After his modest success with “Grand View,” however, Kennedy went back to what he knows best, writing books.
“If I had started off in the theater I probably wouldn’t have had the problems I did writing plays,” he said.
“In writing a play you have to stage everything as if it’s happening right now, and novelists have a tendency to lapse into a novelistic form of storytelling on the stage. And that doesn’t work.”
But while he was working on “The Flaming Corsage,” “Roscoe” and his most recent novel, “Chango’s Beads and Two-Tone Shoes,” he was still playing around with “The Light of the World,” which was originally titled “Dinner at the Phelans.”
“There was a lot of trial and error, a lot of rewriting, but I did keep on going back to it,” said Kennedy. “Then, when I got done with ‘Chango’s Beads and Two-Tone Shoes,’ I took it off the shelf and said to myself, ‘I’m going to make this thing work.
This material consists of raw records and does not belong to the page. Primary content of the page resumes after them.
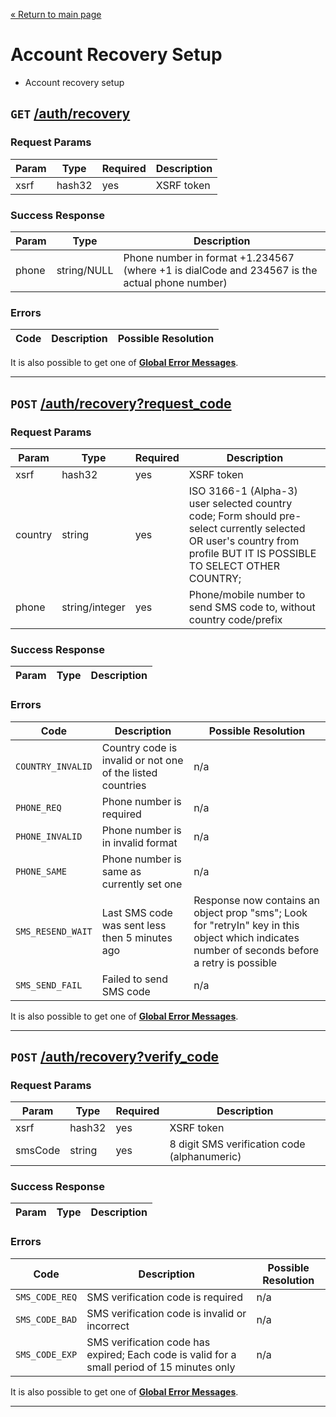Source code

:[&laquo; Return to main page](../../README.md)

# Account Recovery Setup

* Account recovery setup

## `GET`  [/auth/recovery]()

### Request Params

Param | Type | Required | Description
--- | --- | --- | ---
xsrf | hash32 | yes | XSRF token

### Success Response

Param | Type |  Description
--- | --- | --- 
phone | string/NULL | Phone number in format +1.234567 (where +1 is dialCode and 234567 is the actual phone number)

### Errors

Code | Description| Possible Resolution
--- | --- | ---

It is also possible to get one of [**Global Error Messages**](../../README.md#global-error-messages).

---

## `POST`  [/auth/recovery?request_code]()

### Request Params

Param | Type | Required | Description
--- | --- | --- | ---
xsrf | hash32 | yes | XSRF token
country | string | yes | ISO 3166-1 (Alpha-3) user selected country code; Form should pre-select currently selected OR  user's country from profile BUT IT IS POSSIBLE TO SELECT OTHER COUNTRY;
phone | string/integer | yes | Phone/mobile number to send SMS code to, without country code/prefix

### Success Response

Param | Type |  Description
--- | --- | --- 

### Errors

Code | Description| Possible Resolution
--- | --- | ---
`COUNTRY_INVALID` | Country code is invalid or not one of the listed countries | n/a
`PHONE_REQ` | Phone number is required | n/a
`PHONE_INVALID` | Phone number is in invalid format | n/a
`PHONE_SAME` | Phone number is same as currently set one | n/a
`SMS_RESEND_WAIT` | Last SMS code was sent less then 5 minutes ago | Response now contains an object prop "sms"; Look for "retryIn" key in this object which indicates number of seconds before a retry is possible
`SMS_SEND_FAIL` | Failed to send SMS code | n/a

It is also possible to get one of [**Global Error Messages**](../../README.md#global-error-messages).

---

## `POST`  [/auth/recovery?verify_code]()

### Request Params

Param | Type | Required | Description
--- | --- | --- | ---
xsrf | hash32 | yes | XSRF token
smsCode | string | yes | 8 digit SMS verification code (alphanumeric)

### Success Response

Param | Type |  Description
--- | --- | --- 

### Errors

Code | Description| Possible Resolution
--- | --- | ---
`SMS_CODE_REQ` | SMS verification code is required | n/a
`SMS_CODE_BAD` | SMS verification code is invalid or incorrect | n/a
`SMS_CODE_EXP` | SMS verification code has expired; Each code is valid for a small period of 15 minutes only | n/a

It is also possible to get one of [**Global Error Messages**](../../README.md#global-error-messages).

---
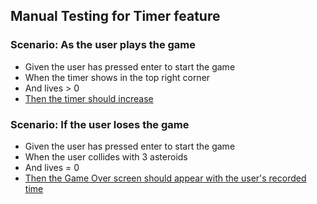 ## Manual Testing for Timer feature

### Scenario: As the user plays the game
- Given the user has pressed enter to start the game
- When the timer shows in the top right corner
- And lives > 0
- [Then the timer should increase](screenshots/timer_increase.png)

### Scenario: If the user loses the game
- Given the user has pressed enter to start the game
- When the user collides with 3 asteroids
- And lives = 0
- [Then the Game Over screen should appear with the user's recorded time](screenshots/show_in_game_over.png)
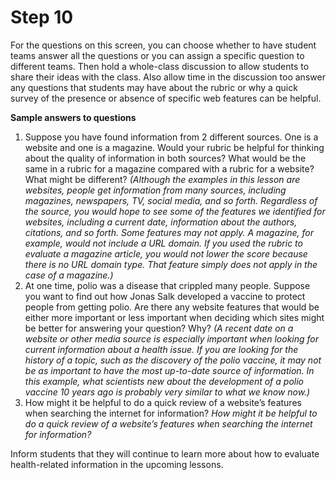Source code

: # Step 10

For the questions on this screen, you can choose whether to have student teams answer all the questions or you can assign a specific question to different teams. Then hold a whole-class discussion to allow students to share their ideas with the class. Also allow time in the discussion too answer any questions that students may have about the rubric or why a quick survey of the presence or absence of specific web features can be helpful.

**Sample answers to questions**
1. Suppose you have found information from 2 different sources. One is a website and one is a magazine. Would your rubric be helpful for thinking about the quality of information in both sources? What would be the same in a rubric for a magazine compared with a rubric for a website? What might be different? *(Although the examples in this lesson are websites, people get information from many sources, including magazines, newspapers, TV, social media, and so forth. Regardless of the source, you would hope to see some of the features we identified for websites, including a current date, information about the authors, citations, and so forth. Some features may not apply. A magazine, for example, would not include a URL domain. If you used the rubric to evaluate a magazine article, you would not lower the score because there is no URL domain type. That feature simply does not apply in the case of a magazine.)*
2. At one time, polio was a disease that crippled many people. Suppose you want to find out how Jonas Salk developed a vaccine to protect people from getting polio. Are there any website features that would be either more important or less important when deciding which sites might be better for answering your question? Why? *(A recent date on a website or other media source is especially important when looking for current information about a health issue. If you are looking for the history of a topic, such as the discovery of the polio vaccine, it may not be as important to have the most up-to-date source of information. In this example, what scientists new about the development of a polio vaccine 10 years ago is probably very similar to what we know now.)*
3. How might it be helpful to do a quick review of a website’s features when searching the internet for information? *How might it be helpful to do a quick review of a website’s features when searching the internet for information?*

Inform students that they will continue to learn more about how to evaluate health-related information in the upcoming lessons.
It’s been a long process, and I still think of it as a work in progress.”
Before Kennedy’s work gets put on display Monday evening, “Next Act!: New Play Summit 3” will have unveiled three other new plays, including another work by Suzanne Bradbeer, whose play “The God Game” was the hit of the inaugural new play summit in 2012. This year, out of 300 blind submissions, Bradbeer was selected again with “Naked Influence,” a story about an exotic dancer who has difficulty getting herself out of the business.
“She tries to leave the profession, but she realizes that there is a rush of adrenalin with her dancing, and that she does have this compulsion, almost an addiction about it, so leaving gets very complicated,” said Bradbeer.
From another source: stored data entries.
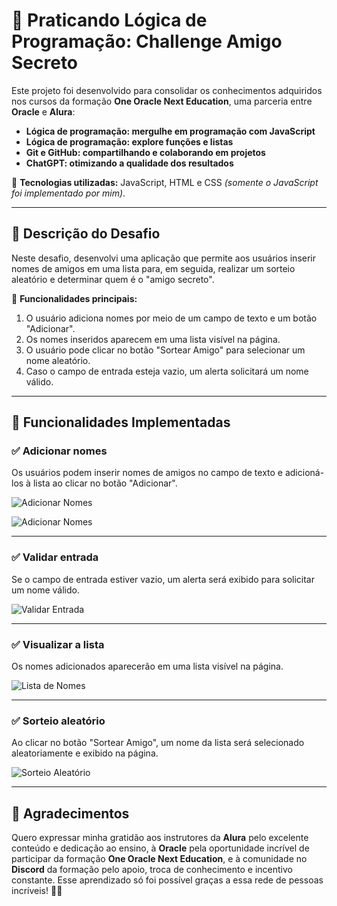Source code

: # 🎉 Praticando Lógica de Programação: Challenge Amigo Secreto

Este projeto foi desenvolvido para consolidar os conhecimentos adquiridos nos cursos da formação **One Oracle Next Education**, uma parceria entre **Oracle** e **Alura**:

- **Lógica de programação: mergulhe em programação com JavaScript**
- **Lógica de programação: explore funções e listas**
- **Git e GitHub: compartilhando e colaborando em projetos**
- **ChatGPT: otimizando a qualidade dos resultados**

🔹 **Tecnologias utilizadas:** JavaScript, HTML e CSS _(somente o JavaScript foi implementado por mim)_.

---

## 📌 Descrição do Desafio

Neste desafio, desenvolvi uma aplicação que permite aos usuários inserir nomes de amigos em uma lista para, em seguida, realizar um sorteio aleatório e determinar quem é o "amigo secreto".

🔹 **Funcionalidades principais:**

1. O usuário adiciona nomes por meio de um campo de texto e um botão "Adicionar".
2. Os nomes inseridos aparecem em uma lista visível na página.
3. O usuário pode clicar no botão "Sortear Amigo" para selecionar um nome aleatório.
4. Caso o campo de entrada esteja vazio, um alerta solicitará um nome válido.

---

## 🚀 Funcionalidades Implementadas

### ✅ Adicionar nomes

Os usuários podem inserir nomes de amigos no campo de texto e adicioná-los à lista ao clicar no botão "Adicionar".

![Adicionar Nomes](assets/adicionarNomesA.png)

![Adicionar Nomes](assets/adicionarNomesB.png)

---

### ✅ Validar entrada

Se o campo de entrada estiver vazio, um alerta será exibido para solicitar um nome válido.

![Validar Entrada](assets/validarEntrada.png)

---

### ✅ Visualizar a lista

Os nomes adicionados aparecerão em uma lista visível na página.

![Lista de Nomes](assets/listaNomes.png)

---

### ✅ Sorteio aleatório

Ao clicar no botão "Sortear Amigo", um nome da lista será selecionado aleatoriamente e exibido na página.

![Sorteio Aleatório](assets/sorteio.png)

---

## 💙 Agradecimentos

Quero expressar minha gratidão aos instrutores da **Alura** pelo excelente conteúdo e dedicação ao ensino, à **Oracle** pela oportunidade incrível de participar da formação **One Oracle Next Education**, e à comunidade no **Discord** da formação pelo apoio, troca de conhecimento e incentivo constante. Esse aprendizado só foi possível graças a essa rede de pessoas incríveis! 🚀🙏
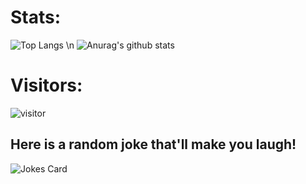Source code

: 
# Stats:
![Top Langs](https://github-readme-stats.vercel.app/api/top-langs/?username=testingbzu) \n
![Anurag's github stats](https://github-readme-stats.vercel.app/api?username=testingbzu)

# Visitors:
![visitor](https://profile-counter.glitch.me/testingbzu/count.svg)

## Here is a random joke that'll make you laugh!
![Jokes Card](https://readme-jokes.vercel.app/api)
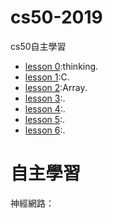 # cs50-2019

cs50自主學習
- [lesson 0](https://github.com/hello02923/cs50-2019/blob/master/Lesson0.md):thinking. 
- [lesson 1](https://github.com/hello02923/cs50-2019/blob/master/Lesson1.md):C. 
- [lesson 2](https://github.com/hello02923/cs50-2019/blob/master/Lesson2.md):Array. 
- [lesson 3]():. 
- [lesson 4]():. 
- [lesson 5]():. 
- [lesson 6]():. 


# 自主學習
神經網路：
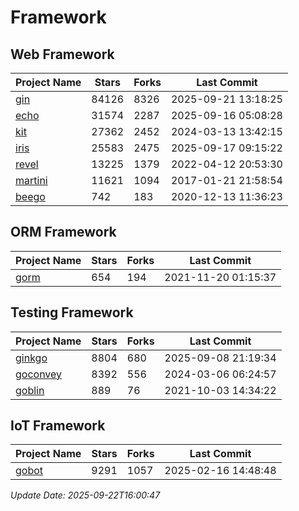 # Framework

## Web Framework
| Project Name | Stars | Forks | Last Commit |
| ------------ | ----- | ----- | ----------- |
| [gin](https://github.com/gin-gonic/gin) | 84126 | 8326 | 2025-09-21 13:18:25 |
| [echo](https://github.com/labstack/echo) | 31574 | 2287 | 2025-09-16 05:08:28 |
| [kit](https://github.com/go-kit/kit) | 27362 | 2452 | 2024-03-13 13:42:15 |
| [iris](https://github.com/kataras/iris) | 25583 | 2475 | 2025-09-17 09:15:22 |
| [revel](https://github.com/revel/revel) | 13225 | 1379 | 2022-04-12 20:53:30 |
| [martini](https://github.com/go-martini/martini) | 11621 | 1094 | 2017-01-21 21:58:54 |
| [beego](https://github.com/astaxie/beego) | 742 | 183 | 2020-12-13 11:36:23 |

## ORM Framework
| Project Name | Stars | Forks | Last Commit |
| ------------ | ----- | ----- | ----------- |
| [gorm](https://github.com/jinzhu/gorm) | 654 | 194 | 2021-11-20 01:15:37 |

## Testing Framework
| Project Name | Stars | Forks | Last Commit |
| ------------ | ----- | ----- | ----------- |
| [ginkgo](https://github.com/onsi/ginkgo) | 8804 | 680 | 2025-09-08 21:19:34 |
| [goconvey](https://github.com/smartystreets/goconvey) | 8392 | 556 | 2024-03-06 06:24:57 |
| [goblin](https://github.com/franela/goblin) | 889 | 76 | 2021-10-03 14:34:22 |

## IoT Framework
| Project Name | Stars | Forks | Last Commit |
| ------------ | ----- | ----- | ----------- |
| [gobot](https://github.com/hybridgroup/gobot) | 9291 | 1057 | 2025-02-16 14:48:48 |

*Update Date: 2025-09-22T16:00:47*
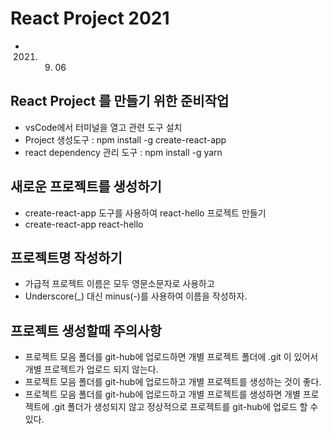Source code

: # React Project 2021

- 2021. 9.  06

## React Project 를 만들기 위한 준비작업

- vsCode에서 터미널을 열고 관련 도구 설치
- Project 생성도구 : npm install -g create-react-app
- react dependency 관리 도구 : npm install -g yarn

## 새로운 프로젝트를 생성하기

- create-react-app 도구를 사용하여 react-hello 프로젝트 만들기
- create-react-app react-hello

## 프로젝트명 작성하기

- 가급적 프로젝트 이름은 모두 영문소문자로 사용하고
- Underscore(\_) 대신 minus(-)를 사용하여 이름을 작성하자.

## 프로젝트 생성할때 주의사항

- 프로젝트 모음 폴더를 git-hub에 업로드하면 개별 프로젝트 폴더에 .git 이 있어서 개별 프로젝트가 업로드 되지 않는다.
- 프로젝트 모음 폴더를 git-hub에 업로드하고 개별 프로젝트를 생성하는 것이 좋다.
- 프로젝트 모음 폴더를 git-hub에 업로드하고 개별 프로젝트를 생성하면 개별 프로젝트에 .git 폴더가 생성되지 않고 정상적으로 프로젝트를 git-hub에 업로드 할 수 있다.
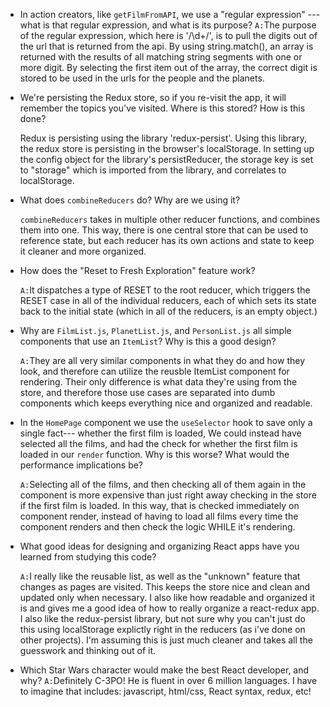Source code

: - In action creators, like `getFilmFromAPI`, we use a "regular expression" ---
  what is that regular expression, and what is its purpose?
  `A:`The purpose of the regular expression, which here is '/\d+/', is to pull the digits out of the url that is returned from the api. By using string.match(), an array is returned with the results of all matching string segments with one or more digit. By selecting the first item out of the array, the correct digit is stored to be used in the urls for the people and the planets.

- We're persisting the Redux store, so if you re-visit the app, it will remember
  the topics you've visited. Where is this stored? How is this done?

  Redux is persisting using the library 'redux-persist'. Using this library, the redux store is persisting in the browser's localStorage. In setting up the config object for the library's persistReducer, the storage key is set to "storage" which is imported from the library, and correlates to localStorage.

- What does `combineReducers` do? Why are we using it?

  `combineReducers` takes in multiple other reducer functions, and combines them into one. This way, there is one central store that can be used to reference state, but each reducer has its own actions and state to keep it cleaner and more organized.

- How does the "Reset to Fresh Exploration" feature work?

  `A:`It dispatches a type of RESET to the root reducer, which triggers the RESET case in all of the individual reducers, each of which sets its state back to the initial state (which in all of the reducers, is an empty object.)

- Why are `FilmList.js`, `PlanetList.js`, and
  `PersonList.js` all simple components that use an `ItemList`? Why is this a good design?

  `A:`They are all very similar components in what they do and how they look, and therefore can utilize the reusble ItemList component for rendering. Their only difference is what data they're using from the store, and therefore those use cases are separated into dumb components which keeps everything nice and organized and readable.

- In the `HomePage` component we use the `useSelector` hook to save only a single fact---
  whether the first film is loaded, We could instead have selected all the
  films, and had the check for whether the first film is loaded in our
  `render` function. Why is this worse? What would the performance implications
  be?

  `A:`Selecting all of the films, and then checking all of them again in the component is more expensive than just right away checking in the store if the first film is loaded. In this way, that is checked immediately on component render, instead of having to load all films every time the component renders and then check the logic WHILE it's rendering.

- What good ideas for designing and organizing React apps have you learned from
  studying this code?

  `A:`I really like the reusable list, as well as the "unknown" feature that changes as pages are visited. This keeps the store nice and clean and updated only when necessary. I also like how readable and organized it is and gives me a good idea of how to really organize a react-redux app. I also like the redux-persist library, but not sure why you can't just do this using localStorage explictly right in the reducers (as i've done on other projects). I'm assuming this is just much cleaner and takes all the guesswork and thinking out of it.

- Which Star Wars character would make the best React developer, and why?
  `A:`Definitely C-3PO! He is fluent in over 6 million languages. I have to imagine that includes: javascript, html/css, React syntax, redux, etc!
“The God Game” was given a full production at Capital Rep last year, and has since been produced in Houston and at Hudson Stage in Armonk, where The New York Times praised it.
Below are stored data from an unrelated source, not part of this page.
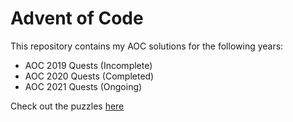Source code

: # Advent of Code
This repository contains my AOC solutions for the following years:
* AOC 2019 Quests (Incomplete)
* AOC 2020 Quests (Completed)
* AOC 2021 Quests (Ongoing)

Check out the puzzles [here](https://adventofcode.com/)
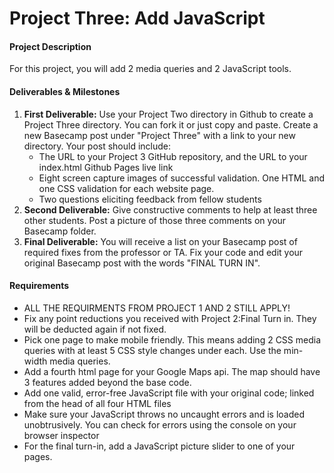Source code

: <h1>Project Three: Add JavaScript</h1>
      </button>
      <div class="panel">
        <section class="description">
          <h4>Project Description</h4>
          <p>
            For this project, you will add 2 media queries and 2 JavaScript tools.
          </p>
        </section>
        <section class="deliverables">
          <h4>Deliverables &amp; Milestones</h4>
          <ol>
            <li>
              <strong>First Deliverable:</strong> Use your Project Two directory in Github to create a 
              Project Three directory. You can fork it or just copy and paste. Create a new Basecamp post 
              under "Project Three" with a link to your new directory. Your post should include:
              <ul>
                <li>
                  The URL to your Project 3 GitHub repository, and the URL to your index.html Github Pages 
                  live link
                </li>
                <li>
                  Eight screen capture images of successful validation. One HTML and one CSS validation for
                  each website page.
                </li>
                <li>
                  Two questions eliciting feedback from fellow students
                </li>
              </ul>  
            </li>
            <li>
              <strong>Second Deliverable:</strong> Give constructive comments to help at least three other
              students. Post a picture of those three comments on your Basecamp folder. 
            </li>
            <li>
              <strong>Final Deliverable:</strong> You will receive a list on your Basecamp post of required 
              fixes from the professor or TA. Fix your code and edit your original Basecamp post with the 
              words "FINAL TURN IN".
            </li>
          </ol>
        </section>
        <section class="requirements">
          <h4>Requirements</h4>
          <ul>
            <li>
              ALL THE REQUIRMENTS FROM PROJECT 1 AND 2 STILL APPLY!
            </li>
            <li>
              Fix any point reductions you received with Project 2:Final Turn in. They will be
              deducted again if not fixed.
            </li>
            <li>
              Pick one page to make mobile friendly. This means adding 2 CSS media queries with 
              at least 5 CSS style changes under each. Use the min-width media queries.
            </li>
            <li>
              Add a fourth html page for your Google Maps api. The map should have 3 features added beyond the base code. 
            </li>
            <li>
              Add one valid, error-free JavaScript file with your original code; 
              linked from the head of all four HTML files
            </li>
            <li>
              Make sure your JavaScript throws no uncaught errors and is loaded unobtrusively.
              You can check for errors using the console on your browser inspector
            </li>
            <li>
              For the final turn-in, add a JavaScript picture slider to one of your pages. 
            </li>
          </ul>
        </section>
      </div>
    </section>
  </main>
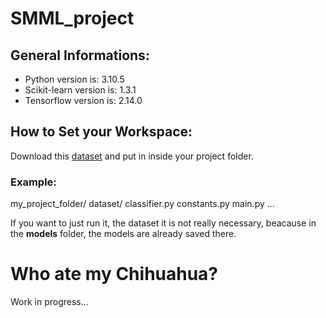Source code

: # SMML_project

## General Informations:
- Python version is: 3.10.5
- Scikit-learn version is: 1.3.1
- Tensorflow version is: 2.14.0

## How to Set your Workspace:
Download this [dataset](https://www.kaggle.com/datasets/samuelcortinhas/muffin-vs-chihuahua-image-classification) and put in inside your project folder.

### Example:
  
  my_project_folder/
    dataset/
    classifier.py
    constants.py
    main.py
    ...

If you want to just run it, the dataset it is not really necessary, beacause in the **models** folder, the models are already saved there.

# Who ate my Chihuahua?
Work in progress...
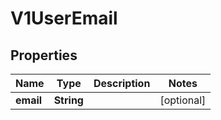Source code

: 

# V1UserEmail


## Properties

Name | Type | Description | Notes
------------ | ------------- | ------------- | -------------
**email** | **String** |  |  [optional]




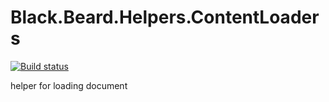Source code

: # Black.Beard.Helpers.ContentLoaders

[![Build status](https://ci.appveyor.com/api/projects/status/of4g382fafp0s2xn?svg=true)](https://ci.appveyor.com/project/gaelgael5/black-beard-helpers-contentloaders)

helper for loading document
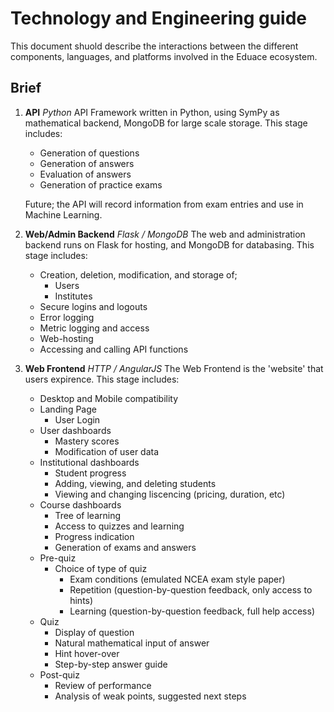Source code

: # Technology and Engineering guide

This document shuold describe the interactions between the different components, languages, and platforms involved in the Eduace ecosystem.

## Brief

1. **API** *Python*
API Framework written in Python, using SymPy as mathematical backend, MongoDB for large scale storage. This stage includes:
    - Generation of questions
    - Generation of answers
    - Evaluation of answers
    - Generation of practice exams

    Future; the API will record information from exam entries and use in Machine Learning.

2. **Web/Admin Backend** *Flask / MongoDB*
The web and administration backend runs on Flask for hosting, and MongoDB for databasing. This stage includes:
    - Creation, deletion, modification, and storage of;
        - Users
        - Institutes
    - Secure logins and logouts
    - Error logging
    - Metric logging and access
    - Web-hosting
    - Accessing and calling API functions

3. **Web Frontend** *HTTP / AngularJS*
The Web Frontend is the 'website' that users expirence. This stage includes:
    - Desktop and Mobile compatibility
    - Landing Page
        - User Login
    - User dashboards
        - Mastery scores
        - Modification of user data
    - Institutional dashboards
        - Student progress
        - Adding, viewing, and deleting students
        - Viewing and changing liscencing (pricing, duration, etc)
    - Course dashboards
        - Tree of learning
        - Access to quizzes and learning
        - Progress indication
        - Generation of exams and answers
    - Pre-quiz
        - Choice of type of quiz
            - Exam conditions (emulated NCEA exam style paper)
            - Repetition (question-by-question feedback, only access to hints)
            - Learning (question-by-question feedback, full help access)
    - Quiz
        - Display of question
        - Natural mathematical input of answer
        - Hint hover-over
        - Step-by-step answer guide
    - Post-quiz
        - Review of performance
        - Analysis of weak points, suggested next steps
“It was very well received, and that’s gratifying,” said Bradbeer. “People are saying nice things about it, so I’m very happy to be working with Maggie again on this new play.”
“Naked Influence” will be read at 1 p.m. Sunday at the GE Theatre in Proctors. The other two plays selected are “Blanquita,” by actor and NYU grad Zack Calhoon, and “Crib,” by Clark University professor Gino Dilorio.
“Blanquita,” set in the American Southwest, will be read at 5 p.m. Sunday, and “Crib,” about the mix of sports and academics at major colleges, will be read at 7 p.m Saturday. Both readings will be at the GE Theatre.
“Three very diverse plays rose to the top from 300 submissions,” said Mancinelli-Cahill. “It’s always interesting to see what writers have on their minds, and this year we had many plays that dealt with drones, surveillance, the recession and university politics.”
Kicking off the event at 1 p.m. on Saturday at the GE Theatre will be “Next Voices,” which introduces three short works written by playwrights from Albany High School.
At 3 p.m., a series of excerpts called “The Top 15,” will showcase plays that received serious consideration but weren’t quite selected as the three finalists.